The Israeli national at the center of a probe into a Staten Island congressman’s 2010 election bid was a suspect in a sprawling ecstasy drug investigation, prosecutors said in Brooklyn federal court yesterday.
Prosecutors are trying to flip Ofer Biton into ratting on Rep. Michael Grimm (R-SI), and are using a decade-old search warrant to convince a judge to keep him behind bars on a visa-fraud charge so he doesn’t flee to Israel, sources said.
Federal agents in 2002 found a loaded 9mm semiautomatic pistol while searching his apartment complex during a drug probe, prosecutors said.
Investigators searching the Southern California apartment complex where Biton then lived also discovered a California driver's license, a Social Security card, and other documents in the name of "Haim Morziane," which prosecutors said was an alias used at the time by Biton.

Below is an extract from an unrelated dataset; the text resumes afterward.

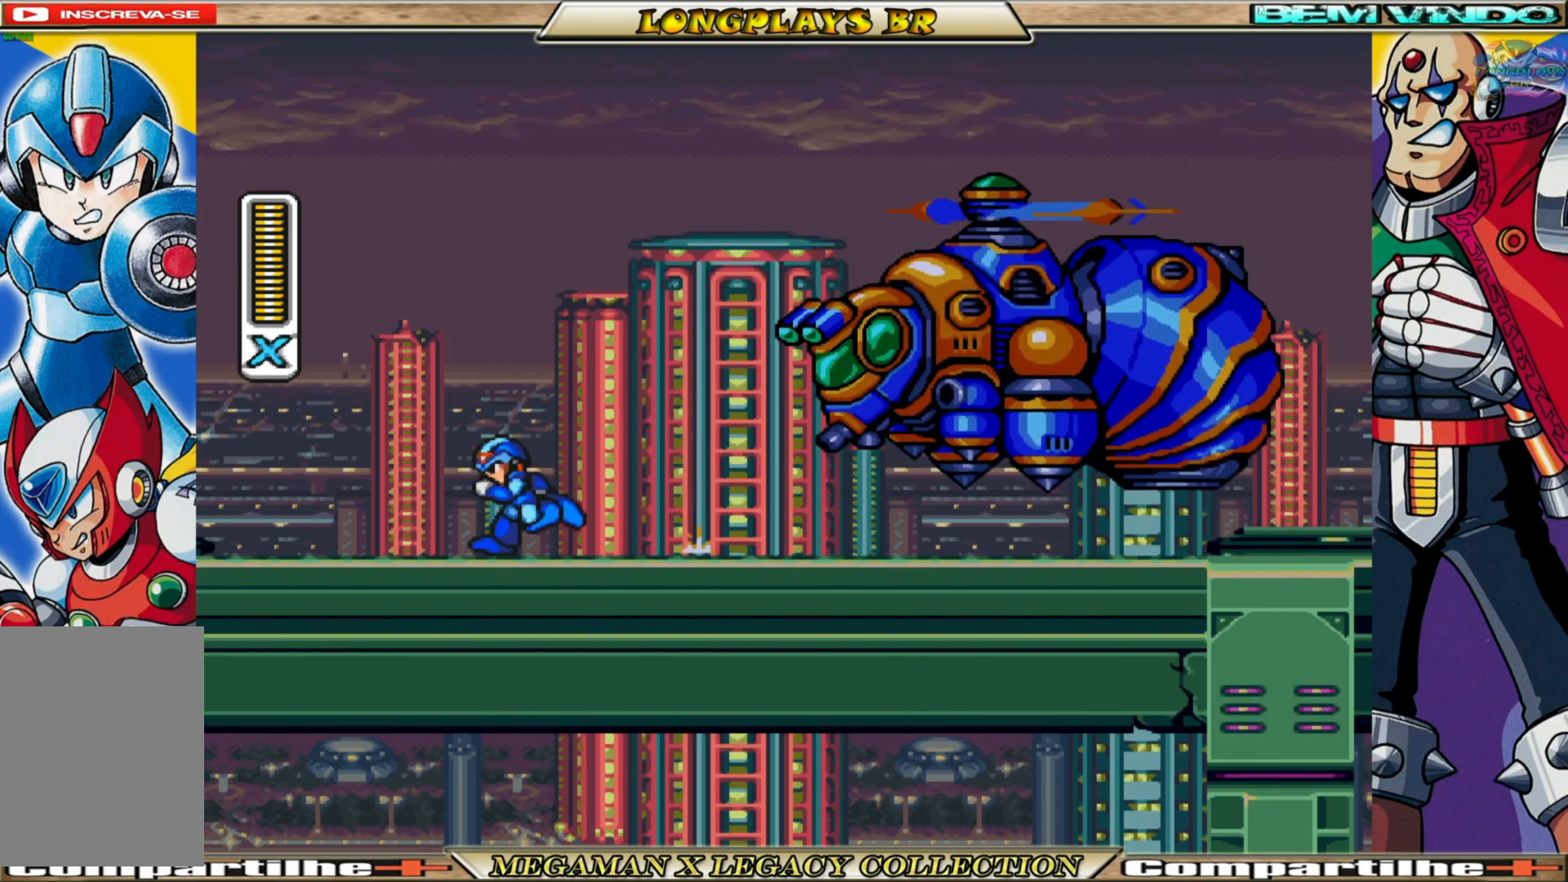
{"buttons": ["A", "X", "DPAD_RIGHT"], "left_stick": "center", "right_stick": "center", "events": [[383, "DPAD_LEFT", "up"], [450, "A", "down"], [483, "DPAD_RIGHT", "down"]]}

Biton raised thousands of dollars for Grimm during his 2010 campaign, which the FBI and federal prosecutors are investigating for financial irregularities, a source said.
Despite having the alias printed on it, that California driver's license clearly bore Biton's photograph, Brooklyn Assistant US Attorney Anthony Capozzolo told a judge yesterday.
Defense attorney John Meringolo countered that Biton is a businessman who owns several restaurants in Manhattan and insisted that he is innocent of any wrongdoing.
Officials said that Biton was never charged in that 2002 ecstasy probe.
“The only issue here is risk of flight,” said Brooklyn federal Magistrate Judge Marilyn Go.
The judge said she was "concerned," because Biton's past use of identification cards issued in the name of an alias suggests he has skills that could be used in an effort to flee the United States if he makes bail.
Biton remains in custody, but the judge said she will reconsider Meringolo's request to allow him out on bail at a future court date.